## What to work on
[1] Duplicate the passage of the MedMitra diagnosis documentation between "The AI considers" and "markers, cell counts)", inclusive.
[2] In the MedMitra diagnosis documentation, what confidence score does the implementation use when the model's response does not include one?
[3] Write the next part of the MedMitra diagnosis documentation, picking up after its final line.

## Source document
################

MedMitra provides AI-powered diagnostic support by analyzing clinical data and generating evidence-based diagnosis recommendations. The system considers patient history, lab results, imaging findings, and clinical presentation to suggest primary diagnoses with supporting evidence.
Diagnostic suggestions are for clinical decision support only and must be validated by qualified healthcare professionals. Not intended for direct patient diagnosis without physician review.

Diagnosis Model

Diagnoses are structured with comprehensive supporting data:
class Diagnosis(BaseModel):
    primary_diagnosis: str
    icd_code: Optional[str] = None
    description: str
    confidence_score: float = Field(ge=0.0, le=1.0)
    supporting_evidence: List[str]
Source: backend/models/data_models.py:70-75

Model Components

Primary Diagnosis

The most likely diagnosis based on available evidence

ICD Code

International Classification of Diseases code for billing and records

Description

Detailed explanation of the diagnosis and clinical presentation

Supporting Evidence

Specific findings that support the diagnosis

Generation Process

Diagnoses are generated from SOAP notes:
1

SOAP Note Input

Complete SOAP note provides clinical context
2

Evidence Analysis

LLM analyzes objective findings and assessment
3

Diagnosis Formulation

Primary diagnosis determined with supporting evidence
4

ICD Code Mapping

Appropriate ICD-10 code assigned
5

Confidence Scoring

System evaluates certainty of diagnosis

Implementation

async def _generate_diagnosis(self, state: MedicalAnalysisState) -> MedicalAnalysisState:
    """Generate primary diagnosis from SOAP note"""
    
    # Generate diagnosis using specialized prompt
    diagnosis_response = await self.llm_manager.generate_response(
        system_prompt=DIAGNOSIS_PROMPT,
        user_input="SOAP Note: " + state["soap_note"].model_dump_json()
    )
    
    # Create structured diagnosis
    diagnosis = Diagnosis(
        primary_diagnosis=diagnosis_response.get("diagnosis", ""),
        icd_code=diagnosis_response.get("icd_code"),
        description=diagnosis_response.get("description", ""),
        confidence_score=diagnosis_response.get("confidence_score", 0.8),
        supporting_evidence=diagnosis_response.get("supporting_evidence", [])
    )
    
    state["primary_diagnosis"] = diagnosis
    state["processing_stage"] = "diagnosis_generated"
    return state
Source: backend/agents/medical_ai_agent.py:186-207

Diagnostic Reasoning

The AI considers multiple factors:

Clinical Presentation

  • Symptoms: Pattern and duration of symptoms
  • Patient Demographics: Age, gender, risk factors
  • Medical History: Previous conditions and treatments
  • Temporal Progression: Acute vs chronic presentation

Objective Evidence

  • Abnormal values indicating specific conditions
  • Patterns across multiple tests
  • Severity markers (inflammatory markers, cell counts)

################

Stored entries
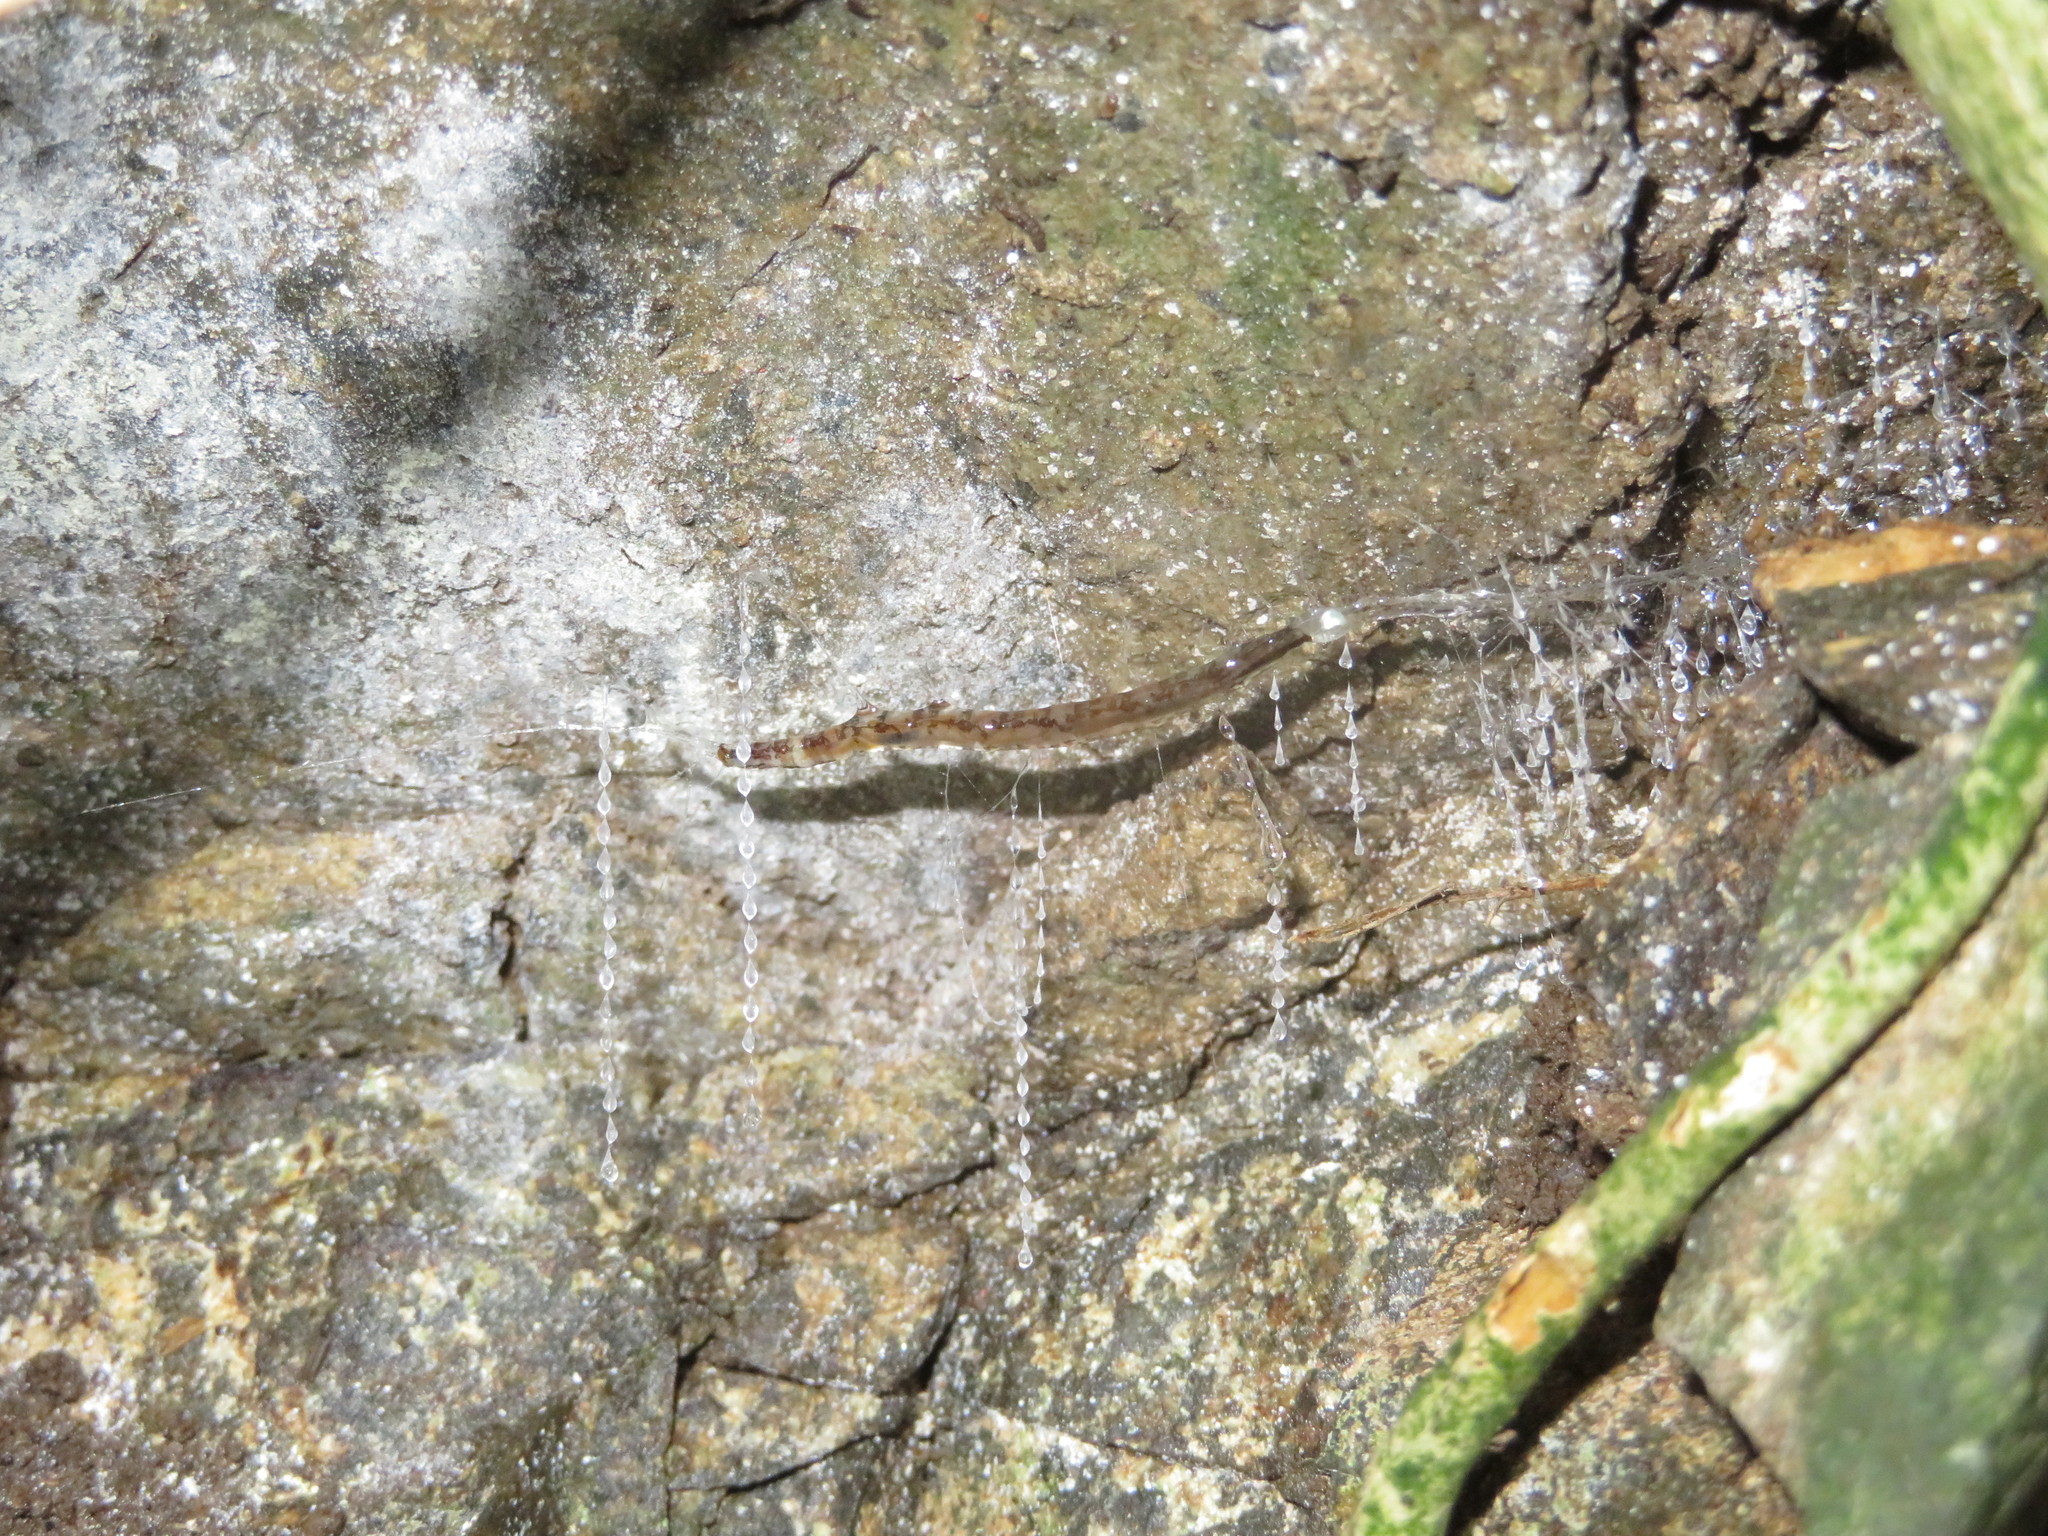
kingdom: Animalia
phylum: Arthropoda
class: Insecta
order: Diptera
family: Keroplatidae
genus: Arachnocampa
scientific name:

################

## Per-task outputs
[1]
The AI considers multiple factors:

Clinical Presentation

  • Symptoms: Pattern and duration of symptoms
  • Patient Demographics: Age, gender, risk factors
  • Medical History: Previous conditions and treatments
  • Temporal Progression: Acute vs chronic presentation

Objective Evidence

  • Abnormal values indicating specific conditions
  • Patterns across multiple tests
  • Severity markers (inflammatory markers, cell counts)

[2] 0.8

[3]
  • Diagnostic biomarkers for specific diseases
  • Radiographic patterns characteristic of diseases
  • Anatomical abnormalities
  • Comparison with previous studies
  • Severity and extent of findings
  • Provider’s initial assessment
  • Physical examination findings
  • Response to previous treatments
  • Epidemiological factors

Example Diagnosis

Here’s a complete diagnosis output:
{
  "primary_diagnosis": "Community-Acquired Pneumonia",
  "icd_code": "J18.9",
  "description": "Acute bacterial or atypical pneumonia acquired outside of healthcare settings. Patient presents with respiratory symptoms, elevated inflammatory markers, and radiographic evidence of pulmonary infiltrates. Clinical presentation and bilateral interstitial pattern suggest atypical pneumonia, possibly mycoplasma or viral etiology.",
  "confidence_score": 0.87,
  "supporting_evidence": [
    "Bilateral interstitial infiltrates on chest X-ray",
    "Elevated WBC count (12,500/μL) indicating infection",
    "Elevated C-reactive protein (45 mg/L) indicating inflammation",
    "Clinical symptoms of cough and dyspnea",
    "No evidence of pleural effusion or consolidation typical of bacterial pneumonia",
    "Patient age and demographics consistent with atypical pneumonia"
  ]
}

Confidence Scoring

The confidence score reflects diagnostic certainty:

High Confidence (0.9 - 1.0)

  • Multiple supporting findings align clearly
  • Classic presentation of well-defined condition
  • Pathognomonic findings present
  • No contradictory evidence

Moderate Confidence (0.7 - 0.9)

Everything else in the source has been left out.